It’s summer (in some parts of the world) and here come the school holidays – again. Are you going crazy with kids sitting around the house, watching tv, playing computer games, sleeping in, asking for money – all day? Remember when you were young? Playing in the street, building forts, going to the beach for a surf? Basically just getting outdoors, socializing… and MOVING!
Want your kids moving this summer – here’s six tips.
Do It Together
Making activities a family affair helps get everyone motivated. Go bush-walking, have a day at the beach. Enroll the whole family in some kind of lesson or activity, such as paddle-boarding, horseback riding, or even golf. Take the dog for a walk – together. When it’s a family outing, it can be much more motivating. Plus it never hurts to set the example.
Get Friends Involved
Kids like hanging out with their friends, and doing the same things. Get in touch with the parents of some of your kids’ friends, and plan activities for the families to do together. As an example, maybe both families can plan to go biking at the park, and then have a fun, healthy picnic afterwards.
Limit the Use of Electronics
Let’s address the elephant in the room. No discussion of getting kids to be more active is complete without talking about those devices we love to hate: televisions, computers, video games, mobile devices, and other electronic gadgets. It’s easy just to let them sit in front of the devices, as a pseudo baby-sitter, but this does not instill good habits. Regardless of how interesting, informative, and even educational these things can be, their use is best limited to make time for physical activity. (And a sneak peak at what they are watching / playing will likely reveal it’s World of War Craft – as opposed to a documentary on WW2)
Consider Their Interests
Don’t overlook the obvious when it comes to getting your kids moving. While you may have an idea of what your kids should be doing, and wonder why they don’t take to the activities you’ve chosen.
Make sure you take your kids’ individual interests into account when you plan activities. A child who loves Kung Fu movies may not be happy doing tennis, but may love a martial arts class. Another child who loves to collect model horses may take to horseback riding lessons more readily than hiking. I have a nephew who loved pirates when he was younger. We used to boat over to a deserted island where we lived and set up a treasure hunt – map, clues and all. It got all the kids outside for a few hours and they loved it!
Make It a Habit
Once fitness becomes part of your regular routine, it becomes a no-brainer.

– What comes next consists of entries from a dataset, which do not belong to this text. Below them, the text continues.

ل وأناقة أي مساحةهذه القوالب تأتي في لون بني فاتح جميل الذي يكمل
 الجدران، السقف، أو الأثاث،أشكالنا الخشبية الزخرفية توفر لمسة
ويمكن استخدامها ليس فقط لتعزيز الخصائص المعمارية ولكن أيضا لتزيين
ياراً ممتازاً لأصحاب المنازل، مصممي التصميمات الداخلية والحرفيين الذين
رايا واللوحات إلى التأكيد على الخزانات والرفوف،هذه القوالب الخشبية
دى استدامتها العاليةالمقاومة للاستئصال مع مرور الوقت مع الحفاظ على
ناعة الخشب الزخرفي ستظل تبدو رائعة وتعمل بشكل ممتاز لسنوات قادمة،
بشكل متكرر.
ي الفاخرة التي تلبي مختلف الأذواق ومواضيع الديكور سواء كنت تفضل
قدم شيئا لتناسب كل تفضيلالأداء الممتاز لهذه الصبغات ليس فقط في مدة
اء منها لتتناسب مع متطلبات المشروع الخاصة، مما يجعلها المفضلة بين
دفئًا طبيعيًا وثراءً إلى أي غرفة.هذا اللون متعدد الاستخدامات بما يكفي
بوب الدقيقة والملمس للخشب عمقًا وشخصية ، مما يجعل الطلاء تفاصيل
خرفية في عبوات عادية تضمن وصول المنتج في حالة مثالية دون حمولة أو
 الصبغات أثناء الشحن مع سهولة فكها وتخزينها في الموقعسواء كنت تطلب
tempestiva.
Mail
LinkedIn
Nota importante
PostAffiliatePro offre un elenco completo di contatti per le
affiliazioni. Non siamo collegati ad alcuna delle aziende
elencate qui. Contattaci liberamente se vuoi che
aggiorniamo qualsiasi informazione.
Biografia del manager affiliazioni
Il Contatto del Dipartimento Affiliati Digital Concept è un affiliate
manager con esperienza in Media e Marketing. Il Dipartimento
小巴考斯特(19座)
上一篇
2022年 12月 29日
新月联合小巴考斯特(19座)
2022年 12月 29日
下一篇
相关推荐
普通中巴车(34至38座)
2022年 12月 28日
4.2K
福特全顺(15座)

It’s just what you do. Try to make the physical activity non optional – put it on the same level as the kids watching their favorite TV shows. It just can’t be missed! Of course, you probably don’t want to get completely inflexible and unreasonable about activity time. But it should be considered something that you always do – like school – that is only missed due to something significant.
One thing that is probably best avoided is nagging. You don’t want to damage your kids’ self-image by harping on their weight, body shape, and so forth. It’s not a very good motivation to tell them that they need to get in shape because they are flawed in some way. Make it positive – getting in shape and being active is healthy for everyone, fat or thin, young or old. It will set them up with good habits for the rest of their lives.